- _YOUR OBJECTIVE_
Rewrite all the lines of the data below, changing every "catalogue" to "catalog" and leaving everything else unchanged.

[Extracted records]
******************************
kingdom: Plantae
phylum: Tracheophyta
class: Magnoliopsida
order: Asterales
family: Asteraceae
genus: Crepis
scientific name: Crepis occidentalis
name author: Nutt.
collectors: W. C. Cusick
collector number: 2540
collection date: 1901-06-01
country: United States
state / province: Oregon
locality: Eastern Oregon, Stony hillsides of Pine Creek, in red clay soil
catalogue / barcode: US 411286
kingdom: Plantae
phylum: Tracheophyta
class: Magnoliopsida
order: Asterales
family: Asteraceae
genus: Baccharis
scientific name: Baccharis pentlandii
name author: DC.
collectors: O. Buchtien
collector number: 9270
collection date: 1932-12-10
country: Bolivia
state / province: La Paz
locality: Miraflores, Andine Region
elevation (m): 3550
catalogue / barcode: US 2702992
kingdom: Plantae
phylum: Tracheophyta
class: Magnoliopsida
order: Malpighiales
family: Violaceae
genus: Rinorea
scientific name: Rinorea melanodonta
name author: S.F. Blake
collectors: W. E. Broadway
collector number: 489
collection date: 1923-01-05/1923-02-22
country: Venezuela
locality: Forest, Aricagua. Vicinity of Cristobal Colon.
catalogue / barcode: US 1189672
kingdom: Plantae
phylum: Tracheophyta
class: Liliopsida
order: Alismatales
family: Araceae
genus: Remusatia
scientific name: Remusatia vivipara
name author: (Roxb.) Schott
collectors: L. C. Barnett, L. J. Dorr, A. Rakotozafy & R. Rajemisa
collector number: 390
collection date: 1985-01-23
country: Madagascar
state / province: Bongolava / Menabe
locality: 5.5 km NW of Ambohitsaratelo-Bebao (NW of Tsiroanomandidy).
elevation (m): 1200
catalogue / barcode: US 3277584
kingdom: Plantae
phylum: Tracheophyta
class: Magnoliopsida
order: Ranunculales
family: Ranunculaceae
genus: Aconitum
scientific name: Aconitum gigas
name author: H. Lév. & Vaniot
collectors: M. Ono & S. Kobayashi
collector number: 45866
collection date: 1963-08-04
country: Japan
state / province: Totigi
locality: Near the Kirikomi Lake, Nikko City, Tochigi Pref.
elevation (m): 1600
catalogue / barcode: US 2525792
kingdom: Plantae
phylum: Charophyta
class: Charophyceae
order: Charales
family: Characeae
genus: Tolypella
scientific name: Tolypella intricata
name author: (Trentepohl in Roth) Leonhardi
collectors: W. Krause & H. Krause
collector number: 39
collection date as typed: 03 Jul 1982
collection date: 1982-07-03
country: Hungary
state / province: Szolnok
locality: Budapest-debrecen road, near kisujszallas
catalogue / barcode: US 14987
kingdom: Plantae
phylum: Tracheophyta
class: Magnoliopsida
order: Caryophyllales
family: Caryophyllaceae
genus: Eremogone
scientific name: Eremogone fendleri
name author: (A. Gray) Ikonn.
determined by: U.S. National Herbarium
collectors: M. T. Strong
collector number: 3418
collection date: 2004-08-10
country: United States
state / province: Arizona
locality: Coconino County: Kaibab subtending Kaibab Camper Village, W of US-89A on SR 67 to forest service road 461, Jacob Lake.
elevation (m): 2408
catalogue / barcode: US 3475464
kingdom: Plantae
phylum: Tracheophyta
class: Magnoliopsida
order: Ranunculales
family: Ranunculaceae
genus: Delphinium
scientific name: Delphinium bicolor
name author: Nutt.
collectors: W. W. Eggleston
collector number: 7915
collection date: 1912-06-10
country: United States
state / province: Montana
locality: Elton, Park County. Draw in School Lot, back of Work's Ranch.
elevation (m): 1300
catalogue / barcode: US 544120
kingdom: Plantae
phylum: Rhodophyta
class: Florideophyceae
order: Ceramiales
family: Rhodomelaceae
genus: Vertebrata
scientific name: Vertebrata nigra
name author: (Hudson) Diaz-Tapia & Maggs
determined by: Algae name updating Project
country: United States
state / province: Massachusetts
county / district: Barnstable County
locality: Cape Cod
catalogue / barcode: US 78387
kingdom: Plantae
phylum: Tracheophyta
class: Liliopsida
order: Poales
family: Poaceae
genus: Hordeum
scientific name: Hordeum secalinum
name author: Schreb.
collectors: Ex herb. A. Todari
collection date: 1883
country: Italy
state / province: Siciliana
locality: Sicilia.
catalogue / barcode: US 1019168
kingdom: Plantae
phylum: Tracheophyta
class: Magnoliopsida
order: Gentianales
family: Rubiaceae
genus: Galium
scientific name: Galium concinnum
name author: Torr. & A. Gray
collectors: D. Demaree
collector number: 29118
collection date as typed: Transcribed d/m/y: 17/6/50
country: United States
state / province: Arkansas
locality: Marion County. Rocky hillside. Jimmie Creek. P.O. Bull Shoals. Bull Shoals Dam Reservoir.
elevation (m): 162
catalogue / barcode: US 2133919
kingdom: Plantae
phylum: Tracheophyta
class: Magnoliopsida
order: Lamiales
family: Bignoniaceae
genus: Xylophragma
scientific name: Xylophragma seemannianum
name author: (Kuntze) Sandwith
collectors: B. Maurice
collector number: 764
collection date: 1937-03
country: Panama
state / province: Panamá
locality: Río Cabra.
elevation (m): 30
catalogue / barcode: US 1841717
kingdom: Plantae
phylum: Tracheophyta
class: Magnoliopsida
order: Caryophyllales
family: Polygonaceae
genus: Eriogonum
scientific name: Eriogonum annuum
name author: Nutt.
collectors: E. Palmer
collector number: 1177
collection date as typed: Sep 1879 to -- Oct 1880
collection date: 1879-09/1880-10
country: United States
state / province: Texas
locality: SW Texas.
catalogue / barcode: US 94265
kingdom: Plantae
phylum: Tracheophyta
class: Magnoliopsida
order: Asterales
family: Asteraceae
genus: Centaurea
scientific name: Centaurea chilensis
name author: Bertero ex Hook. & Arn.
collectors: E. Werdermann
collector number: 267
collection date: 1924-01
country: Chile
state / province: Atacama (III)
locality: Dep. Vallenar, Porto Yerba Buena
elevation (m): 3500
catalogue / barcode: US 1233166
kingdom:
******************************
- _OUTPUT FOR THIS EXERCISE_
kingdom: Plantae
phylum: Tracheophyta
class: Magnoliopsida
order: Asterales
family: Asteraceae
genus: Crepis
scientific name: Crepis occidentalis
name author: Nutt.
collectors: W. C. Cusick
collector number: 2540
collection date: 1901-06-01
country: United States
state / province: Oregon
locality: Eastern Oregon, Stony hillsides of Pine Creek, in red clay soil
catalog / barcode: US 411286
kingdom: Plantae
phylum: Tracheophyta
class: Magnoliopsida
order: Asterales
family: Asteraceae
genus: Baccharis
scientific name: Baccharis pentlandii
name author: DC.
collectors: O. Buchtien
collector number: 9270
collection date: 1932-12-10
country: Bolivia
state / province: La Paz
locality: Miraflores, Andine Region
elevation (m): 3550
catalog / barcode: US 2702992
kingdom: Plantae
phylum: Tracheophyta
class: Magnoliopsida
order: Malpighiales
family: Violaceae
genus: Rinorea
scientific name: Rinorea melanodonta
name author: S.F. Blake
collectors: W. E. Broadway
collector number: 489
collection date: 1923-01-05/1923-02-22
country: Venezuela
locality: Forest, Aricagua. Vicinity of Cristobal Colon.
catalog / barcode: US 1189672
kingdom: Plantae
phylum: Tracheophyta
class: Liliopsida
order: Alismatales
family: Araceae
genus: Remusatia
scientific name: Remusatia vivipara
name author: (Roxb.) Schott
collectors: L. C. Barnett, L. J. Dorr, A. Rakotozafy & R. Rajemisa
collector number: 390
collection date: 1985-01-23
country: Madagascar
state / province: Bongolava / Menabe
locality: 5.5 km NW of Ambohitsaratelo-Bebao (NW of Tsiroanomandidy).
elevation (m): 1200
catalog / barcode: US 3277584
kingdom: Plantae
phylum: Tracheophyta
class: Magnoliopsida
order: Ranunculales
family: Ranunculaceae
genus: Aconitum
scientific name: Aconitum gigas
name author: H. Lév. & Vaniot
collectors: M. Ono & S. Kobayashi
collector number: 45866
collection date: 1963-08-04
country: Japan
state / province: Totigi
locality: Near the Kirikomi Lake, Nikko City, Tochigi Pref.
elevation (m): 1600
catalog / barcode: US 2525792
kingdom: Plantae
phylum: Charophyta
class: Charophyceae
order: Charales
family: Characeae
genus: Tolypella
scientific name: Tolypella intricata
name author: (Trentepohl in Roth) Leonhardi
collectors: W. Krause & H. Krause
collector number: 39
collection date as typed: 03 Jul 1982
collection date: 1982-07-03
country: Hungary
state / province: Szolnok
locality: Budapest-debrecen road, near kisujszallas
catalog / barcode: US 14987
kingdom: Plantae
phylum: Tracheophyta
class: Magnoliopsida
order: Caryophyllales
family: Caryophyllaceae
genus: Eremogone
scientific name: Eremogone fendleri
name author: (A. Gray) Ikonn.
determined by: U.S. National Herbarium
collectors: M. T. Strong
collector number: 3418
collection date: 2004-08-10
country: United States
state / province: Arizona
locality: Coconino County: Kaibab subtending Kaibab Camper Village, W of US-89A on SR 67 to forest service road 461, Jacob Lake.
elevation (m): 2408
catalog / barcode: US 3475464
kingdom: Plantae
phylum: Tracheophyta
class: Magnoliopsida
order: Ranunculales
family: Ranunculaceae
genus: Delphinium
scientific name: Delphinium bicolor
name author: Nutt.
collectors: W. W. Eggleston
collector number: 7915
collection date: 1912-06-10
country: United States
state / province: Montana
locality: Elton, Park County. Draw in School Lot, back of Work's Ranch.
elevation (m): 1300
catalog / barcode: US 544120
kingdom: Plantae
phylum: Rhodophyta
class: Florideophyceae
order: Ceramiales
family: Rhodomelaceae
genus: Vertebrata
scientific name: Vertebrata nigra
name author: (Hudson) Diaz-Tapia & Maggs
determined by: Algae name updating Project
country: United States
state / province: Massachusetts
county / district: Barnstable County
locality: Cape Cod
catalog / barcode: US 78387
kingdom: Plantae
phylum: Tracheophyta
class: Liliopsida
order: Poales
family: Poaceae
genus: Hordeum
scientific name: Hordeum secalinum
name author: Schreb.
collectors: Ex herb. A. Todari
collection date: 1883
country: Italy
state / province: Siciliana
locality: Sicilia.
catalog / barcode: US 1019168
kingdom: Plantae
phylum: Tracheophyta
class: Magnoliopsida
order: Gentianales
family: Rubiaceae
genus: Galium
scientific name: Galium concinnum
name author: Torr. & A. Gray
collectors: D. Demaree
collector number: 29118
collection date as typed: Transcribed d/m/y: 17/6/50
country: United States
state / province: Arkansas
locality: Marion County. Rocky hillside. Jimmie Creek. P.O. Bull Shoals. Bull Shoals Dam Reservoir.
elevation (m): 162
catalog / barcode: US 2133919
kingdom: Plantae
phylum: Tracheophyta
class: Magnoliopsida
order: Lamiales
family: Bignoniaceae
genus: Xylophragma
scientific name: Xylophragma seemannianum
name author: (Kuntze) Sandwith
collectors: B. Maurice
collector number: 764
collection date: 1937-03
country: Panama
state / province: Panamá
locality: Río Cabra.
elevation (m): 30
catalog / barcode: US 1841717
kingdom: Plantae
phylum: Tracheophyta
class: Magnoliopsida
order: Caryophyllales
family: Polygonaceae
genus: Eriogonum
scientific name: Eriogonum annuum
name author: Nutt.
collectors: E. Palmer
collector number: 1177
collection date as typed: Sep 1879 to -- Oct 1880
collection date: 1879-09/1880-10
country: United States
state / province: Texas
locality: SW Texas.
catalog / barcode: US 94265
kingdom: Plantae
phylum: Tracheophyta
class: Magnoliopsida
order: Asterales
family: Asteraceae
genus: Centaurea
scientific name: Centaurea chilensis
name author: Bertero ex Hook. & Arn.
collectors: E. Werdermann
collector number: 267
collection date: 1924-01
country: Chile
state / province: Atacama (III)
locality: Dep. Vallenar, Porto Yerba Buena
elevation (m): 3500
catalog / barcode: US 1233166
kingdom:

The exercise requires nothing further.